Near node consists roughly of a blockchain layer and a runtime layer. These layers are designed to be independent from each other: the blockchain layer can in theory support runtime that processes transactions differently, has a different virtual machine (e.g. RISC-V), has different fees; on the other hand the runtime is oblivious to where the transactions are coming from. It is not aware whether the blockchain it runs on is sharded, what consensus it uses, and whether it runs as part of a blockchain at all.
The blockchain layer and the runtime layer share the following components and invariants:
Transactions and receipts are a fundamental concept in Near Protocol. Transactions represent actions requested by the blockchain user, e.g. send assets, create account, execute a method, etc. Receipts, on the other hand is an internal structure; think of a receipt as a message which is used inside a message-passing system.
Transactions are created outside the Near Protocol node, by the user who sends them via RPC or network communication. Receipts are created by the runtime from transactions or as the result of processing other receipts.
Blockchain layer cannot create or process transactions and receipts, it can only manipulate them by passing them around and feeding them to a runtime.
Similar to Ethereum, Near Protocol is an account-based system. Which means that each blockchain user is roughly associated with one or several accounts (there are exceptions though, when users share an account and are separated through the access keys).
The runtime is essentially a complex set of rules on what to do with accounts based on the information from the transactions and the receipts. It is therefore deeply aware of the concept of account.
Blockchain layer however is mostly aware of the accounts through the trie (see below) and the validators (see below). Outside these two it does not operate on the accounts directly.
Every account at NEAR belongs to some shard. All the information related to this account also belongs to the same shard. The information includes:
- Locked balance (for staking)
- Code of the contract
- Key-value storage of the contract
- All Access Keys
Runtime assumes, it's the only information that is available for the contract execution. While other accounts may belong to the same shards, the Runtime never uses or provides them during contract execution. We can just assume that every account belongs to its own shard.
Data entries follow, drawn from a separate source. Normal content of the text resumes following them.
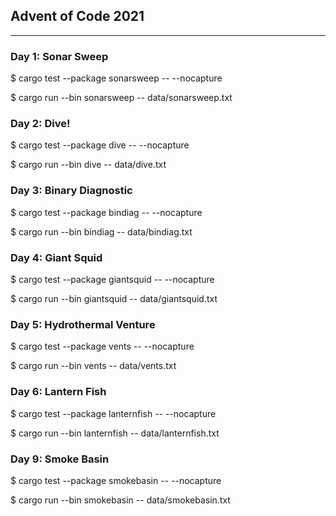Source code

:## Advent of Code 2021
-------------------

### **Day 1: Sonar Sweep**

$ cargo test --package sonarsweep -- --nocapture

$ cargo run --bin sonarsweep -- data/sonarsweep.txt

### **Day 2: Dive!**

$ cargo test --package dive -- --nocapture

$ cargo run --bin dive -- data/dive.txt

### **Day 3: Binary Diagnostic**

$ cargo test --package bindiag -- --nocapture

$ cargo run --bin bindiag -- data/bindiag.txt

### **Day 4: Giant Squid**

$ cargo test --package giantsquid -- --nocapture

$ cargo run --bin giantsquid -- data/giantsquid.txt

### **Day 5: Hydrothermal Venture**

$ cargo test --package vents -- --nocapture

$ cargo run --bin vents -- data/vents.txt

### **Day 6: Lantern Fish**

$ cargo test --package lanternfish -- --nocapture

$ cargo run --bin lanternfish -- data/lanternfish.txt

### **Day 9: Smoke Basin**

$ cargo test --package smokebasin -- --nocapture

$ cargo run --bin smokebasin -- data/smokebasin.txt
So there is no reason to intentionally try to collocate accounts.
Near Protocol is a stateful blockchain -- there is a state associated with each account and the user actions performed through transactions mutate that state. The state then is stored as a trie, and both the blockchain layer and the runtime layer are aware of this technical detail.
The blockchain layer manipulates the trie directly. It partitions the trie between the shards to distribute the load. It synchronizes the trie between the nodes, and eventually it is responsible for maintaining the consistency of the trie between the nodes through its consensus mechanism and other game-theoretic methods.
The runtime layer is also aware that the storage that it uses to perform the operations on is a trie. In general it does not have to know this technical detail and in theory we could have abstracted out the trie as a generic key-value storage. However, we allow some trie-specific operations that we expose to the smart contract developers so that they utilize Near Protocol to its maximum efficiency.
Even though tokens is a fundamental concept of the blockchain, it is neatly encapsulated inside the runtime layer together with the gas, fees, and rewards.
The only way the blockchain layer is aware of the tokens and the gas is through the computation of the exchange rate and the inflation which is based strictly on the block production mechanics.
Both the blockchain layer and the runtime layer are aware of a special group of participants who are responsible for maintaining the integrity of the Near Protocol. These participants are associated with the accounts and are rewarded accordingly. The reward part is what the runtime layer is aware of, while everything around the orchestration of the validators is inside the blockchain layer.
Interestingly, the following concepts are for the blockchain layer only and the runtime layer is not aware of them:
- Sharding -- the runtime layer does not know that it is being used in a sharded blockchain, e.g. it does not know that the trie it works on is only a part of the overall blockchain state;
- Blocks or chunks -- the runtime does not know that the receipts that it processes constitute a chunk and that the output receipts will be used in other chunks. From the runtime perspective it consumes and outputs batches of transactions and receipts;
- Consensus -- the runtime does not know how consistency of the state is maintained;
- Communication -- the runtime don't know anything about the current network topology. Receipt has only a receiver_id (a recipient account), but knows nothing about the destination shard, so it's a responsibility of a blockchain layer to route a particular receipt.
- Fees and rewards -- fees and rewards are neatly encapsulated in the runtime layer. The blockchain layer, however has an indirect knowledge of them through the computation of the tokens-to-gas exchange rate and the inflation.